Jetzt erzählte eine andere Studentin ihr schlimmstes Erlebnis mit ihrem jüngeren Bruder. Er war in eine andere Stadt gezogen. Dort wollte er das Abitur nachmachen. Sie hatten längere Zeit nichts mehr voneinander gehört. Eines Tages bekam sie von ihm einen Hilferuf. Sie fuhr zu ihm. Als sie seine Wohnung betrat, erschrak sie. Überall standen Flaschen herum. Klaus war betrunken. Er erzählte ihr von dem nicht bestandenen Abitur, von der Freundin, die ihn verlassen hatte, und wie er zum Alkohol gekommen war. Er wusste nicht weiter, das Leben kam ihm sinnlos vor. Er wollte sich umbringen.
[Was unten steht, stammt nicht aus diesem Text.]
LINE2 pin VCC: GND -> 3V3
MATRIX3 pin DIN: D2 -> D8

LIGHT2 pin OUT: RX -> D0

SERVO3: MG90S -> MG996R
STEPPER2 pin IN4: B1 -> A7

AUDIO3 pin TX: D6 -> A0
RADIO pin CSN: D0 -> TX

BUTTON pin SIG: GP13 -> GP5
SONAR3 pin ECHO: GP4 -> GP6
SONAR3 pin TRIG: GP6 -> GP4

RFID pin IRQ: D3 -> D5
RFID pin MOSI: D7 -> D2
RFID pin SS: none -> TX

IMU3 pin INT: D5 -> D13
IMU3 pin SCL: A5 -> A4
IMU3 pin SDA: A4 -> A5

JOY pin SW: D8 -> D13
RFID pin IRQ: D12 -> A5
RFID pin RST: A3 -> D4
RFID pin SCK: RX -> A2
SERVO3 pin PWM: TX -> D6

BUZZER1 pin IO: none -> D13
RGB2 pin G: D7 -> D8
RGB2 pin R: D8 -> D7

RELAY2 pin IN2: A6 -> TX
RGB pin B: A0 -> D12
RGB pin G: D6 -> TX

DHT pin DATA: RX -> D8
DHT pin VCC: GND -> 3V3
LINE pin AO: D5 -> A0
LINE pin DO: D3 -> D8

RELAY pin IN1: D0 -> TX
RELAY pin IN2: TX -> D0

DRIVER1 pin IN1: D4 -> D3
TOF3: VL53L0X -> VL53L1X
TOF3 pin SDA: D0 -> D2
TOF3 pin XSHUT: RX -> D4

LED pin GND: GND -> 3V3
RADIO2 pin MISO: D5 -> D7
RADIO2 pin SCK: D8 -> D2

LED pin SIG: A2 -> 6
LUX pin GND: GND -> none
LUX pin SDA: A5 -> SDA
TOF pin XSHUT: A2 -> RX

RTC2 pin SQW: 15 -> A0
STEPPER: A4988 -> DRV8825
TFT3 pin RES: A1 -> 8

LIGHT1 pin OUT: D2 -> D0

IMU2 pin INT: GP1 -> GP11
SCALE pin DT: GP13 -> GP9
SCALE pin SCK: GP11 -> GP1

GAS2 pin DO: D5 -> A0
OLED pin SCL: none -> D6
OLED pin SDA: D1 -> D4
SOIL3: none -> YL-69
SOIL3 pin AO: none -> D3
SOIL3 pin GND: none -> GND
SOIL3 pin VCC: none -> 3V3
»Ich blieb eine Woche bei ihm«, beendete die Studentin ihren Bericht, »wir wanderten in den Bergen, gingen ins Kino, mein Bruder zeigte mir die Stadt. So lange und so vertraut hatten wir seit unserer Kindheit nicht mehr miteinander gesprochen. Mein Bruder ist mir heute noch dankbar und ist überzeugt, dass er ohne meinen damaligen Besuch Selbstmord begangen und ein Jahr später das Abitur nie bestanden hätte. Meine Eltern haben von dieser Krise nie etwas erfahren.«
Die drei literarischen und die drei Alltagsgeschichten zeichnen sich vielleicht nicht zufällig durch ein gemeinsames Kennzeichen aus: den Wegfall oder die Umgehung elterlicher Autorität, Führung und Einflussnahme. Dabei koppelt sich die Geschwistergruppe freiwillig von den Eltern ab oder ist zwangsläufig alleine auf sich gestellt.
8. Geschwisterliebe im mittleren Erwachsenenalter
(30. bis 50. Lebensjahr)
Der Ablösungsprozess von den Eltern am Übergang zum mittleren Erwachsenenalter erfolgt nicht zufällig zu einem Zeitpunkt neuer Rollenfindung. Mit den eigenen Kindern wird die nächste Generation geboren.